图1.13 希利亚·杜尔·莫舍(1863—1940)
这些妇女对性的评论告诉了我们很多信息:性交“是人类的正常行为”;“即使没有孩子,性关系也会使男人更爱他的妻子,性行为的最大贡献正基于此。性是美丽的,我很高兴自然将之赋予我们”;“对我来说,夫妻双方渴望结合的首要原因就是为了性交,其次才是为了繁衍后代,这是次要的,尽管这个动机是完全有价值的,但是除非是双方都表现出欲望,否则性交就不可能正常进行”(引自Degler,1980,p.264)。

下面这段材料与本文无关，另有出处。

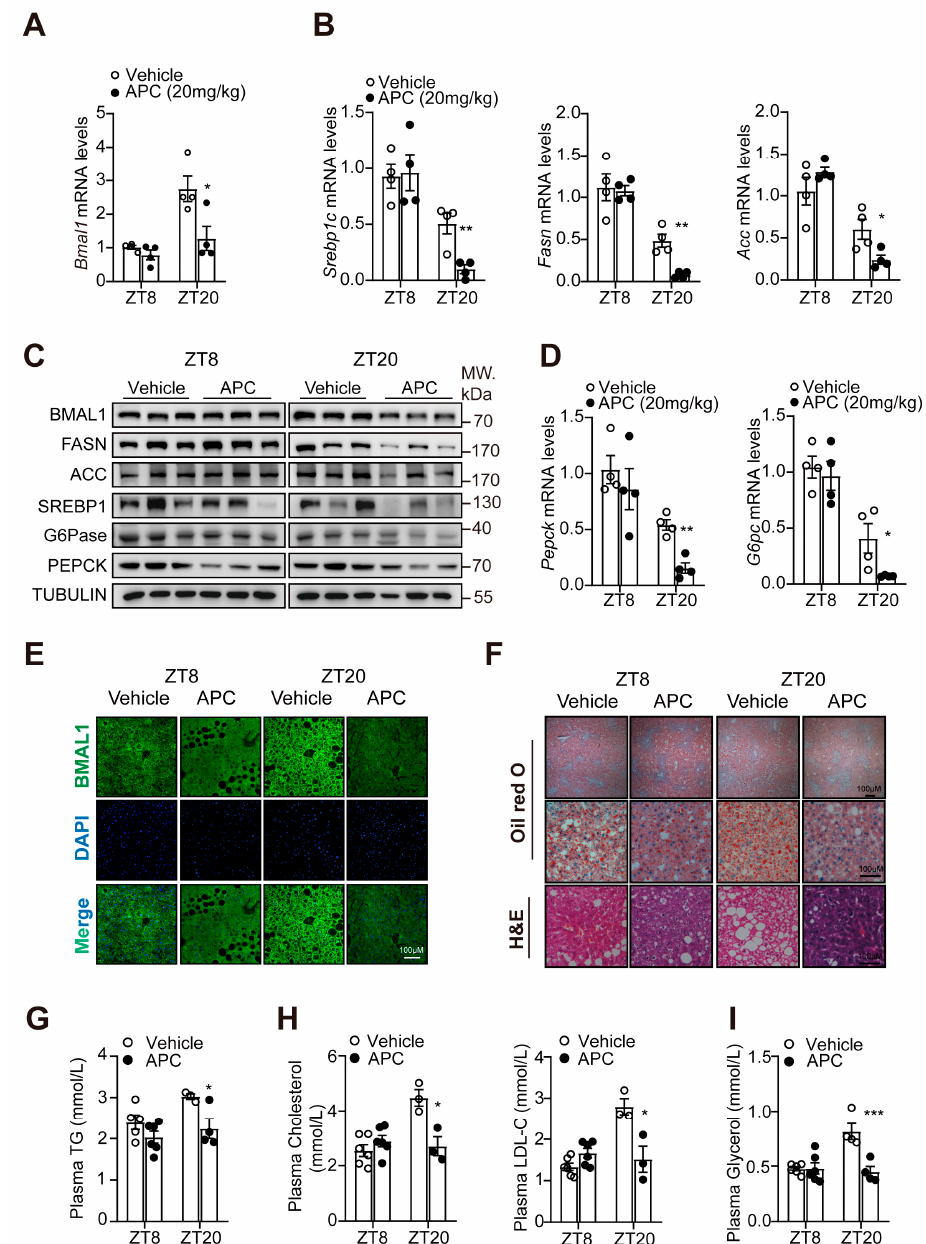
Figure 4. APC rhythmically inhibits hepatic glycolipid metabolism in db/db mice: ( A ) mRNA level of Bmal1 gene analyzed by real − time qPCR in livers; the db/db mice were treated by APC (20 mg/kg) or vehicle for 2 weeks ( n = 4 per group); ( B , D ) mRNA levels expression of Srebp1c , Fasn , Acc , G6pc , and Pepck gene analyzed by real − time qPCR in livers as treated in ( A ) ( n = 4 per group); ( C ) Western blots of BMAL1, PEPCK, G6pase, ACC, SREBP1, and FASN proteins in livers as treated in ( A ) ( n = 3 per group); ( E ) immunostaining of BMAL1 in the liver tissues of db/db mice; nuclei were stained with DAPI; the scale unit is bar, 100 µ M; ( F ) the liver tissues were isolated from db/db mice and Oil − red O and H&E staining were performed; the scale unit is bar, 100 µ M; ( G – I ) plasma TG, TC, LDL − C, and glycerol in the db/db mice at two different times at ZT8 and ZT20 ( n = 3 − 6 per group). * p <0.05; ** p < 0.01; *** p < 0.001.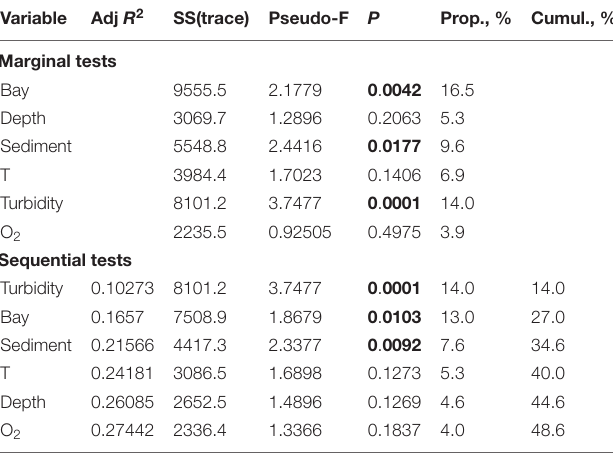
TABLE 5 | The distance based linear modeling (DistLM) procedure using forward selection, examining the relationship between environmental variables and macrofauna distribution patterns in three fjords with intensive run-off (Blagopoluchiya, Tsivolki and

在另一方面,这些女性也有许多性焦虑。由于避孕措施不可靠,对怀孕的恐惧控制了她们的想法。尽管她们都受过良好的教育,但是其中很多人说她们在结婚前对性一无所知。在这45位妇女中,有25位报告说每周至多行房一次;10人报告说每周有一次或两次;9人报告更多。然而,37位受访者中只有8人希望每周性交一次或更多,也就是说有超过一半的妇女进行性交的次数超过了她们的意愿。尽管如此,对维多利亚时期女性的这些正面观点仍被视为莫舍研究的重要成果(有关本次调查的完整研究,见Mahood和Wenburg,1980)。
性学现状
狭义地讲,今日的性学领域主要由三部分组成:研究、教育和治疗。由于这些详细内容以后都会讲到,这里只简要作一介绍。
性研究
大部分性学研究是在大学里进行的。生物医学家继续研究性的生物学方面,但是现在从事性行为研究的人员大多数是行为科学家,许多人是心理学家。

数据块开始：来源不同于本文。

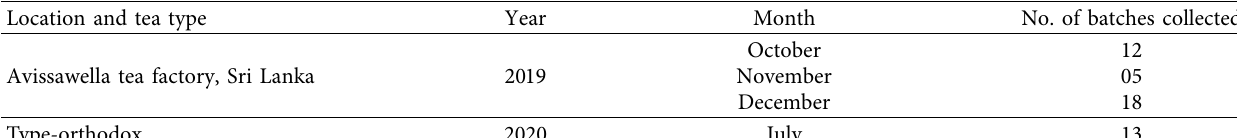
Table 2: Experiment details of fermentation cycles.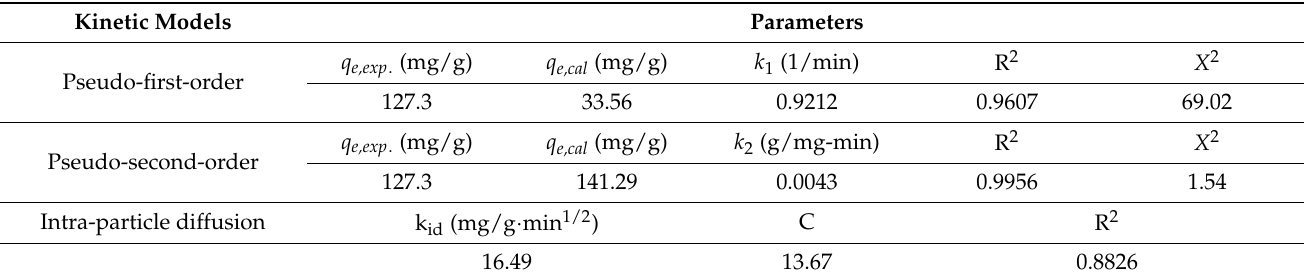
Table 1. Kinetic modeling parameters for BG adsorption on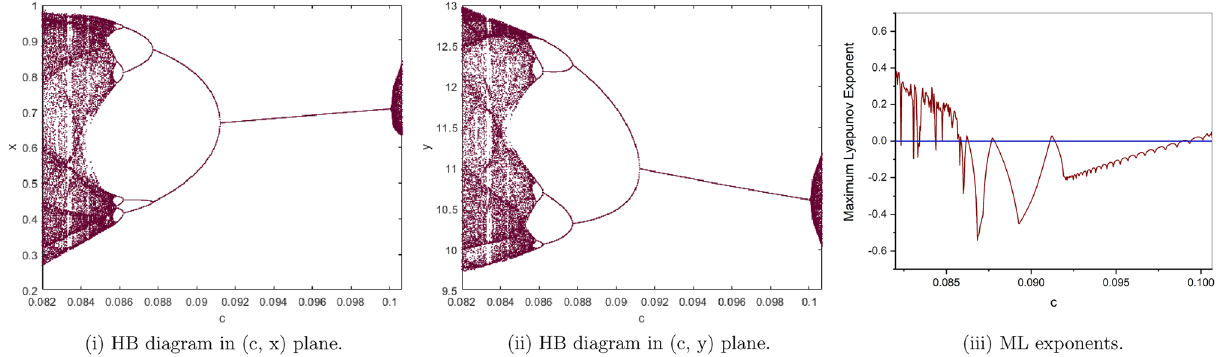
Figure 15. Bifurcation diagrams and ML exponents for the model (i) for values of a = 1.5, b = 0.5, e = 2, h = 3.75, c ϵ [0.082,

从某种程度上说,相比其他学科,人类性学的研究仍是边缘性的。尽管性研究的质量正在迅速提高,但和心理学或生物学等建设比较完善的学科相比仍然是极不标准化的。研究者中有受过严格训练的学者,也有一些不够专业的人。人们对性学的了解往往是来自于畅销书,而不是扎实的研究或者学术成果。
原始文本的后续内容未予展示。